Spark Troubleshooting¶
Restarting Spark session¶
Sometimes it is required to stop current Spark session and start a new one, e.g. to add some .jar packages, or change session config. But PySpark not only starts Spark session, but also starts Java virtual machine (JVM) process in the background, which. So calling sparkSession.stop() does not shutdown JVM, and this can cause some issue.
Also apart from JVM properties, stopping Spark session does not clear Spark context, which is a global object. So new Spark sessions are created using the same context object, and thus using the same Spark config options.
To properly stop Spark session, it is required to:
- Stop Spark session by calling
sparkSession.stop(). - STOP PYTHON INTERPRETER, e.g. by calling
sys.exit(). - Start new Python interpreter.
- Start new Spark session with config options you need.
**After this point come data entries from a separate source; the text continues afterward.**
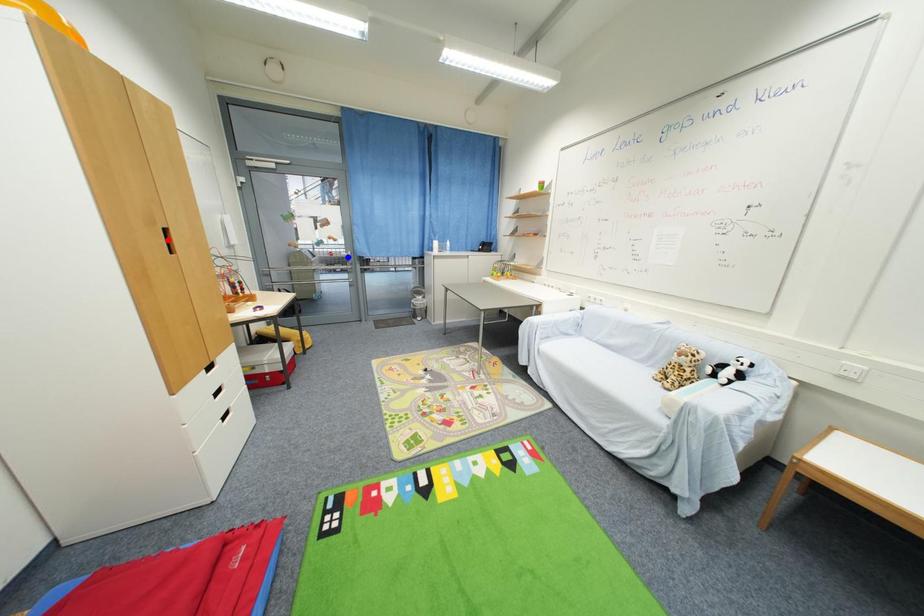
Question: Which of the two points in the image is closer to the camera?

Choices:
 (A) Blue point is closer.
 (B) Red point is closer.

Answer: (B)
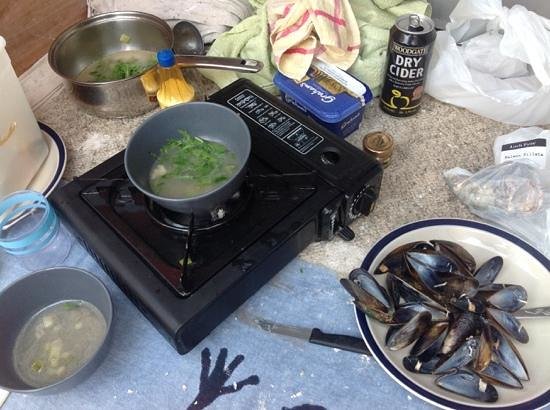
You are a GUI agent. You are given a task and a screenshot of the screen. Output one action in this format:
    pyautogui.click(x=<x>, y=<y>)
    Task: Click on the metal bowls
    The height and width of the screenshot is (410, 550).
    Given the screenshot: What is the action you would take?
    pyautogui.click(x=218, y=181), pyautogui.click(x=60, y=286)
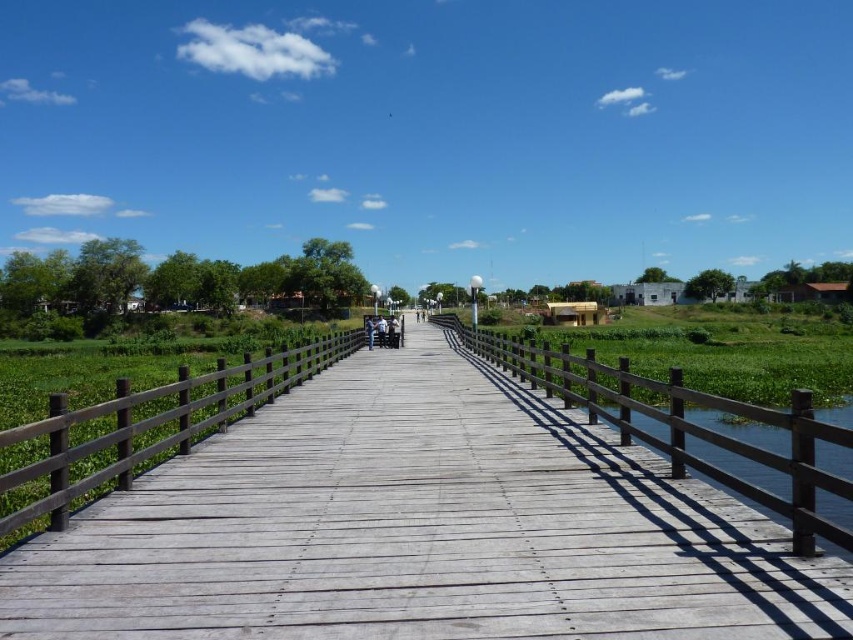
You are a hiker carrying a 2m long wooden plank. You need to cross the weathered wood bridge at center and place the plank on the clear water at right. Can the bridge support the plank? Please explain based on their widths.

The weathered wood bridge at center has a lesser width compared to clear water at right. Since the bridge is narrower than the water area, the bridge may not have enough space to safely support the 2m long plank. It is advisable to find an alternative location or method for placing the plank.

You are a hiker carrying a 1.8 meter long backpack. You come across the weathered wood bridge at center and the clear water at right. Which one can you safely step over without needing to lower your backpack?

The weathered wood bridge at center is shorter than clear water at right, so you can safely step over the weathered wood bridge at center without needing to lower your backpack.

Looking at this image, you are standing on the wooden boardwalk and want to cross to the other side of the clear water at right. The weathered wood bridge at center is your only option. Is the bridge positioned to the left or right of the water?

→ The weathered wood bridge at center is to the left of the clear water at right, so you should head towards the bridge located to the left side of the water to cross.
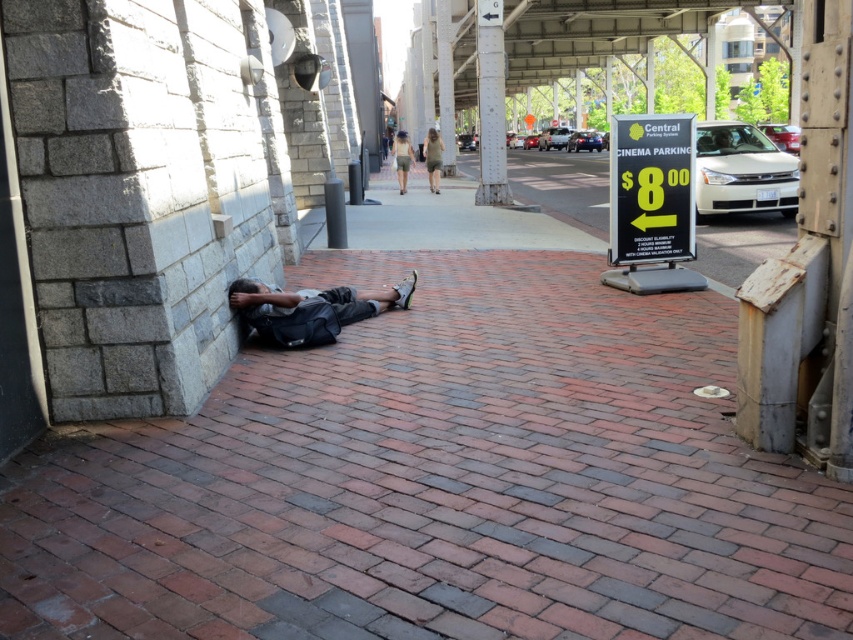
You are standing at the entrance of the bridge and see the dark gray fabric bag at center. If you walk straight ahead, will you reach the bag before the metal railing?

The dark gray fabric bag at center is located at point (311, 308) in 2D coordinates, which is closer to the entrance than the metal railing. Therefore, you will reach the dark gray fabric bag at center before the metal railing.

You are standing at the point marked by the coordinates point (311, 308) in the image. Looking around, you see a dark gray fabric bag at center. Which direction should you walk to reach the gray stone wall on the left side?

The gray stone wall on the left side is to your left, so you should walk left to reach it.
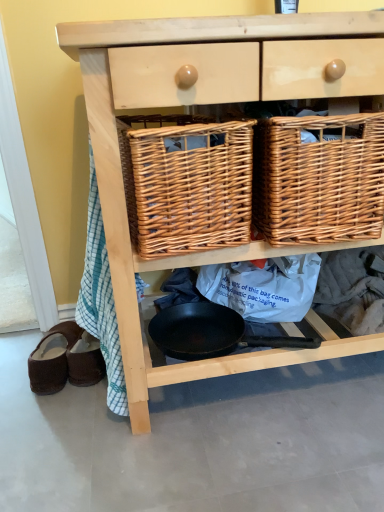
Question: Does woven brown picnic basket at center, the 1th picnic basket from the left, appear on the right side of brown suede sandals at lower left, which is the 1th footwear in right-to-left order?

Choices:
 (A) no
 (B) yes

Answer: (B)

Question: Could you tell me if woven brown picnic basket at center, the second picnic basket positioned from the right, is turned towards brown suede sandals at lower left, which is the 1th footwear in right-to-left order?

Choices:
 (A) yes
 (B) no

Answer: (B)

Question: From the image's perspective, is woven brown picnic basket at center, the second picnic basket positioned from the right, over brown suede sandals at lower left, which is the 1th footwear in right-to-left order?

Choices:
 (A) no
 (B) yes

Answer: (B)

Question: Is woven brown picnic basket at center, the 1th picnic basket from the left, outside brown suede sandals at lower left, which is the 1th footwear in right-to-left order?

Choices:
 (A) yes
 (B) no

Answer: (A)

Question: Is woven brown picnic basket at center, the second picnic basket positioned from the right, smaller than brown suede sandals at lower left, which appears as the 2th footwear when viewed from the left?

Choices:
 (A) yes
 (B) no

Answer: (B)

Question: Is woven brown picnic basket at center, the 1th picnic basket from the left, far away from brown suede sandals at lower left, which appears as the 2th footwear when viewed from the left?

Choices:
 (A) yes
 (B) no

Answer: (B)

Question: Considering the relative sizes of natural wood chest of drawers at center and black non-stick frying pan at center in the image provided, is natural wood chest of drawers at center bigger than black non-stick frying pan at center?

Choices:
 (A) no
 (B) yes

Answer: (B)

Question: From the image's perspective, does natural wood chest of drawers at center appear lower than black non-stick frying pan at center?

Choices:
 (A) yes
 (B) no

Answer: (B)

Question: Does natural wood chest of drawers at center come behind black non-stick frying pan at center?

Choices:
 (A) yes
 (B) no

Answer: (B)

Question: Does natural wood chest of drawers at center have a greater width compared to black non-stick frying pan at center?

Choices:
 (A) no
 (B) yes

Answer: (B)

Question: Does natural wood chest of drawers at center have a lesser height compared to black non-stick frying pan at center?

Choices:
 (A) yes
 (B) no

Answer: (B)

Question: From a real-world perspective, does natural wood chest of drawers at center stand above black non-stick frying pan at center?

Choices:
 (A) no
 (B) yes

Answer: (B)

Question: Can you confirm if woven brown picnic basket at center, which is counted as the second picnic basket, starting from the left, is wider than woven brown picnic basket at center, the second picnic basket positioned from the right?

Choices:
 (A) no
 (B) yes

Answer: (B)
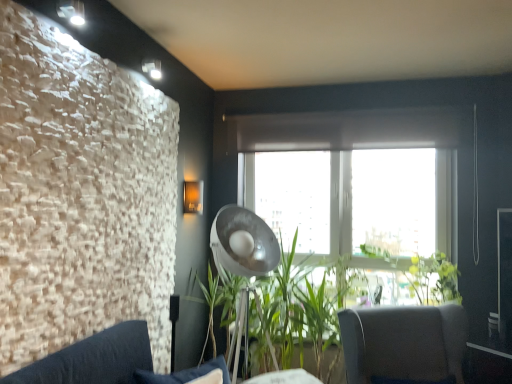
The image size is (512, 384). Describe the element at coordinates (404, 344) in the screenshot. I see `green leafy plant at center` at that location.

This screenshot has width=512, height=384. I want to click on green leafy plant at center, so click(x=433, y=278).

Identify the location of dark gray fabric couch at lower left. coord(93,359).

At what (x,y) coordinates should I click in order to perform the action: click on green leafy plant at center. Please return your answer as a coordinate pair (x, y). The image size is (512, 384). Looking at the image, I should click on (404, 344).

Considering the positions of points (402, 380) and (420, 306), is point (402, 380) farther from camera compared to point (420, 306)?

No, (402, 380) is closer to viewer.

Is green leafy plant at center in front of or behind dark gray fabric chair at lower right in the image?

Visually, green leafy plant at center is located behind dark gray fabric chair at lower right.

Considering the sizes of dark gray fabric chair at lower right and green leafy plant at center in the image, is dark gray fabric chair at lower right taller or shorter than green leafy plant at center?

Clearly, dark gray fabric chair at lower right is taller compared to green leafy plant at center.

Could you tell me if dark gray fabric chair at lower right is turned towards green leafy plant at center?

No.

Can you tell me how much dark gray fabric chair at lower right and green leafy plant at center differ in facing direction?

The facing directions of dark gray fabric chair at lower right and green leafy plant at center are 22.7 degrees apart.

Can you confirm if dark gray fabric couch at lower left is thinner than green leafy plant at center?

Yes, dark gray fabric couch at lower left is thinner than green leafy plant at center.

Is dark gray fabric couch at lower left beside green leafy plant at center?

No, dark gray fabric couch at lower left is not next to green leafy plant at center.

Considering the relative sizes of dark gray fabric couch at lower left and green leafy plant at center in the image provided, is dark gray fabric couch at lower left taller than green leafy plant at center?

In fact, dark gray fabric couch at lower left may be shorter than green leafy plant at center.

Based on the photo, how different are the orientations of dark gray fabric couch at lower left and green leafy plant at center in degrees?

67.4 degrees separate the facing orientations of dark gray fabric couch at lower left and green leafy plant at center.

Which of these two, dark gray fabric couch at lower left or green leafy plant at center, is thinner?

dark gray fabric couch at lower left.

Considering the relative sizes of dark gray fabric couch at lower left and green leafy plant at center in the image provided, is dark gray fabric couch at lower left shorter than green leafy plant at center?

Correct, dark gray fabric couch at lower left is not as tall as green leafy plant at center.

How far apart are dark gray fabric couch at lower left and green leafy plant at center?

dark gray fabric couch at lower left and green leafy plant at center are 7.53 feet apart from each other.

Does dark gray fabric couch at lower left touch green leafy plant at center?

No, dark gray fabric couch at lower left is not beside green leafy plant at center.

Would you say dark gray fabric chair at lower right is to the left or to the right of dark gray fabric couch at lower left in the picture?

From the image, it's evident that dark gray fabric chair at lower right is to the right of dark gray fabric couch at lower left.

Identify the location of chair that is under the dark gray fabric couch at lower left (from a real-world perspective). The image size is (512, 384). (404, 343).

From the image's perspective, is dark gray fabric chair at lower right above dark gray fabric couch at lower left?

No, from the image's perspective, dark gray fabric chair at lower right is not on top of dark gray fabric couch at lower left.

What's the angular difference between dark gray fabric chair at lower right and dark gray fabric couch at lower left's facing directions?

They differ by 38.8 degrees in their facing directions.

Which object is wider, metallic silver lamp at center or dark gray fabric couch at lower left?

Wider between the two is metallic silver lamp at center.

From a real-world perspective, which is physically above, metallic silver lamp at center or dark gray fabric couch at lower left?

metallic silver lamp at center is physically above.

Which point is more distant from viewer, [245,301] or [146,326]?

Point [245,301]

Does metallic silver lamp at center have a smaller size compared to dark gray fabric couch at lower left?

Actually, metallic silver lamp at center might be larger than dark gray fabric couch at lower left.

Is green leafy plant at center looking in the opposite direction of dark gray fabric chair at lower right?

That's not correct — green leafy plant at center is not looking away from dark gray fabric chair at lower right.

Considering the sizes of objects green leafy plant at center and dark gray fabric chair at lower right in the image provided, who is thinner, green leafy plant at center or dark gray fabric chair at lower right?

green leafy plant at center.

The width and height of the screenshot is (512, 384). Find the location of `chair below the green leafy plant at center (from a real-world perspective)`. chair below the green leafy plant at center (from a real-world perspective) is located at coordinates (404, 343).

Does green leafy plant at center have a larger size compared to dark gray fabric chair at lower right?

No.

Locate an element on the screen. houseplant lying behind the dark gray fabric chair at lower right is located at coordinates (404, 344).

Where is `plant located above the dark gray fabric chair at lower right (from a real-world perspective)`? The image size is (512, 384). plant located above the dark gray fabric chair at lower right (from a real-world perspective) is located at coordinates (433, 278).

Estimate the real-world distances between objects in this image. Which object is closer to dark gray fabric couch at lower left, metallic silver lamp at center or green leafy plant at center?

Based on the image, metallic silver lamp at center appears to be nearer to dark gray fabric couch at lower left.

Which object lies nearer to the anchor point green leafy plant at center, metallic silver lamp at center or dark gray fabric chair at lower right?

Among the two, dark gray fabric chair at lower right is located nearer to green leafy plant at center.

Estimate the real-world distances between objects in this image. Which object is closer to green leafy plant at center, dark gray fabric couch at lower left or metallic silver lamp at center?

Among the two, metallic silver lamp at center is located nearer to green leafy plant at center.

Considering their positions, is dark gray fabric chair at lower right positioned closer to green leafy plant at center than dark gray fabric couch at lower left?

dark gray fabric chair at lower right is closer to green leafy plant at center.

From the image, which object appears to be farther from metallic silver lamp at center, dark gray fabric couch at lower left or dark gray fabric chair at lower right?

→ dark gray fabric couch at lower left is positioned further to the anchor metallic silver lamp at center.

Looking at the image, which one is located further to dark gray fabric chair at lower right, green leafy plant at center or dark gray fabric couch at lower left?

dark gray fabric couch at lower left is positioned further to the anchor dark gray fabric chair at lower right.

Looking at the image, which one is located closer to green leafy plant at center, green leafy plant at center or dark gray fabric chair at lower right?

Among the two, dark gray fabric chair at lower right is located nearer to green leafy plant at center.

From the image, which object appears to be farther from green leafy plant at center, metallic silver lamp at center or green leafy plant at center?

metallic silver lamp at center lies further to green leafy plant at center than the other object.

Where is `chair positioned between dark gray fabric couch at lower left and green leafy plant at center from near to far`? chair positioned between dark gray fabric couch at lower left and green leafy plant at center from near to far is located at coordinates (404, 343).

The width and height of the screenshot is (512, 384). I want to click on lamp between dark gray fabric couch at lower left and dark gray fabric chair at lower right, so click(243, 243).

Locate an element on the screen. This screenshot has height=384, width=512. houseplant positioned between dark gray fabric couch at lower left and green leafy plant at center from near to far is located at coordinates (404, 344).

Image resolution: width=512 pixels, height=384 pixels. In order to click on lamp situated between dark gray fabric couch at lower left and green leafy plant at center from left to right in this screenshot , I will do `click(243, 243)`.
Skipping some of these steps can lead to issues with creating new Spark session.
Driver log level¶
Default logging level for Spark session is WARN. To show more verbose logs, use:
spark.sparkContext.setLogLevel("INFO")
or increase verbosity even more:
spark.sparkContext.setLogLevel("DEBUG")
After getting all information you need, you can return back the previous log level:
spark.sparkContext.setLogLevel("WARN")
Executors log level¶
sparkContext.setLogLevel changes only log level of Spark session on Spark driver. To make Spark executor logs more verbose, perform following steps:
- Create
log4j.propertiesfile with content like this:
log4j.rootCategory=DEBUG, console
log4j.appender.console=org.apache.log4j.ConsoleAppender
log4j.appender.console.target=System.err
log4j.appender.console.layout=org.apache.log4j.PatternLayout
log4j.appender.console.layout.ConversionPattern=%d{yy/MM/dd HH:mm:ss} %p %c{1}: %m%n
- Stop existing Spark session and create a new one with following options:
from pyspark.sql import SparkSession
spark = (
SparkSesion.builder.config("spark.files", "file:log4j.properties").config(
"spark.executor.extraJavaOptions", "-Dlog4j.configuration=file:log4j.properties"
)
# you can apply the same logging settings to Spark driver, by uncommenting the line below
# .config("spark.driver.extraJavaOptions", "-Dlog4j.configuration=file:log4j.properties")
.getOrCreate()
)
Each Spark executor will receive a copy of log4j.properties file during start, and load it to change own log level. Same approach can be used for Spark driver as well, to investigate issue when Spark session cannot properly start.